<h2>Text Classification Model</h2>

<h4>Preprocessing</h4>

In [1]:
# packages used
import pdftotext
import json
import os
import glob
import pandas as pd
import numpy as np

In [2]:
old_pdfs = glob.glob('docs1/raw_data/*.pdf')
new_pdfs = glob.glob('docs1/new/*.pdf')

In [5]:
print(len(old_pdfs), len(new_pdfs))

276 100


In [3]:
cat = [] # categories
filenames = [] # files
for pdf in old_pdfs+new_pdfs:
    filenames.append(pdf)
    if 'Account Statement' in pdf:
        cat.append(1)
    elif 'Distribution Notice' in pdf:
        cat.append(2)
    elif 'Call Notice' in pdf:
        cat.append(3)
    else:
        cat.append(0)

In [10]:
print(len(cat), len(filenames))

376 376


In [4]:
text = [] # text extracted from files
for file in filenames:
    content = ''
    with open(file, 'rb') as f:
        pages = pdftotext.PDF(f)
        for page in pages:
            content += page
    text.append(content)

In [5]:
with open('500 Account Statements Extracted Data.json', 'r') as f:
    extracted_data = f.read()
    
extracted_data = json.loads(extracted_data)
for file in extracted_data:
    if file['subCategory'] == 'Account Statement' in pdf:
        cat.append(1)
    elif file['subCategory'] == 'Distribution Notice' in pdf:
        cat.append(2)
    elif file['subCategory'] == 'Call Notice' in pdf:
        cat.append(3)
    else:
        cat.append(0)

In [6]:
for file in extracted_data:
    content = ''
    with open('docs/' + file['id'] + '.pdf', 'rb') as f:
        pages = pdftotext.PDF(f)
        for page in pages:
            content += page
    text.append(content)

In [15]:
print(len(cat), len(text))

876 876


In [7]:
d = {'category': cat, 'text': text}
df = pd.DataFrame(data=d)

<h4>Train and Test</h4>

In [8]:
from sklearn.naive_bayes import MultinomialNB
from sklearn.feature_extraction.text import CountVectorizer
from collections import Counter
from sklearn.model_selection import train_test_split
from sklearn.feature_extraction.text import TfidfTransformer
from sklearn.svm import SVC
from sklearn.metrics import f1_score

In [9]:
text_list = df['text'].tolist()
count_vect = CountVectorizer()
x_train_counts = count_vect.fit_transform(text_list)

In [10]:
tfidf_transformer = TfidfTransformer()
x_train_tfidf = tfidf_transformer.fit_transform(x_train_counts)

In [12]:
varietal_list = df['category'].tolist()
train_x, test_x, train_y, test_y = train_test_split(x_train_tfidf, varietal_list, test_size=0.3)

#### SVM

In [13]:
clf = SVC(kernel='linear', class_weight='balanced').fit(train_x, train_y)
y_score = clf.predict(test_x)

In [14]:
np.mean(y_score == test_y)

0.8859315589353612

In [18]:
# training error
np.mean(clf.predict(train_x)==train_y)

0.9119086460032626

In [24]:
f1_score(test_y, y_score, average="weighted")

0.8758627981375543

#### Naive Bayes

In [16]:
clf_NB = MultinomialNB().fit(train_x, train_y)
y_NB = clf_NB.predict(test_x)

In [17]:
np.mean(y_NB == test_y)

0.8212927756653993

In [19]:
# training error
np.mean(clf_NB.predict(train_x)==train_y)

0.8646003262642741

In [32]:
f1_score(test_y, y_NB, average="weighted")

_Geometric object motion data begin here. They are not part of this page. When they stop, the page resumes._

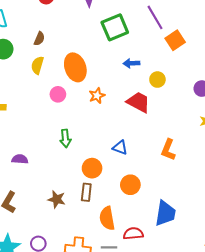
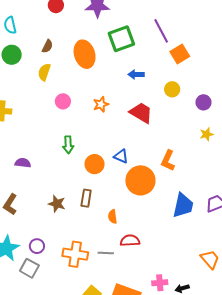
orange ellipse: (75, 67) -> (85, 54), moved
yellow circle: (157, 80) -> (172, 89), moved
orange circle: (92, 168) -> (94, 164), moved
orange circle: (130, 185) -> (140, 180), moved, size x1.5
blue trapezoid: (165, 213) -> (183, 205), moved
orange semicircle: (107, 218) -> (113, 217), moved, size x0.6

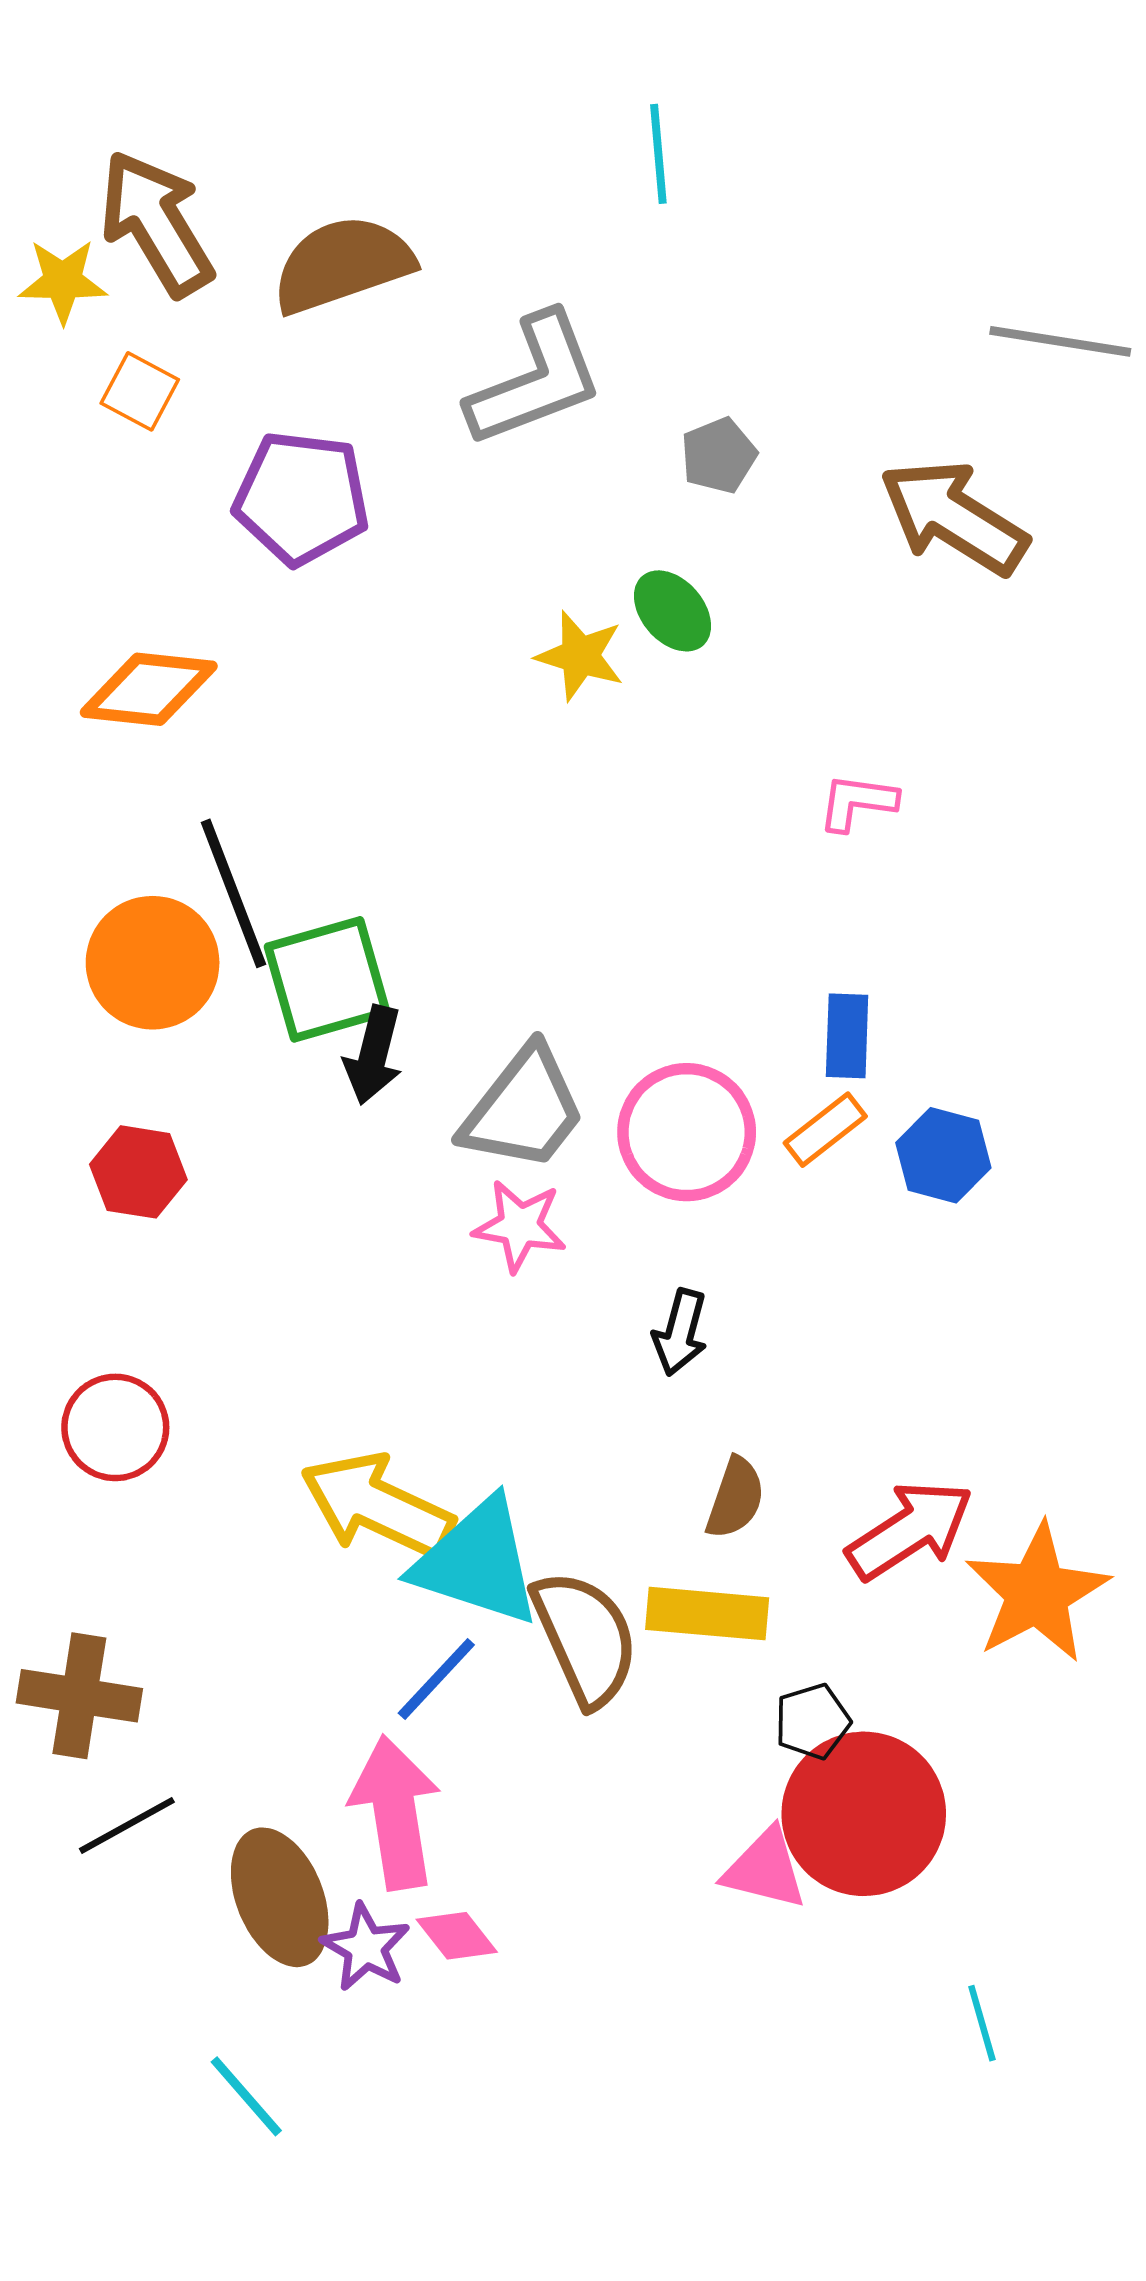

  'precision', 'predicted', average, warn_for)


0.7918003746854526

#### Random Forest

In [20]:
from sklearn.ensemble import RandomForestClassifier

In [21]:
clf_RF = RandomForestClassifier(n_estimators=100, class_weight='balanced', random_state=0).fit(train_x, train_y)
y_RF = clf_RF.predict(test_x)

In [24]:
clf_RF

RandomForestClassifier(bootstrap=True, class_weight='balanced',
            criterion='gini', max_depth=None, max_features='auto',
            max_leaf_nodes=None, min_impurity_decrease=0.0,
            min_impurity_split=None, min_samples_leaf=1,
            min_samples_split=2, min_weight_fraction_leaf=0.0,
            n_estimators=100, n_jobs=None, oob_score=False, random_state=0,
            verbose=0, warm_start=False)

In [22]:
np.mean(y_RF == test_y)

0.8365019011406845

In [23]:
# training error
np.mean(clf_RF.predict(train_x)==train_y)

0.9510603588907015

In [33]:
f1_score(test_y, y_RF, average="weighted")

0.8321877725539273

#### KNN

In [26]:
from sklearn.neighbors import KNeighborsClassifier

In [27]:
neigh = KNeighborsClassifier(n_neighbors=5).fit(train_x, train_y)
y_KNN = neigh.predict(test_x)

In [29]:
np.mean(y_KNN == test_y)

0.8479087452471483

In [31]:
# training error
np.mean(neigh.predict(train_x)==train_y)

0.9200652528548124

In [34]:
f1_score(test_y, y_KNN, average="weighted")

0.8454150721774074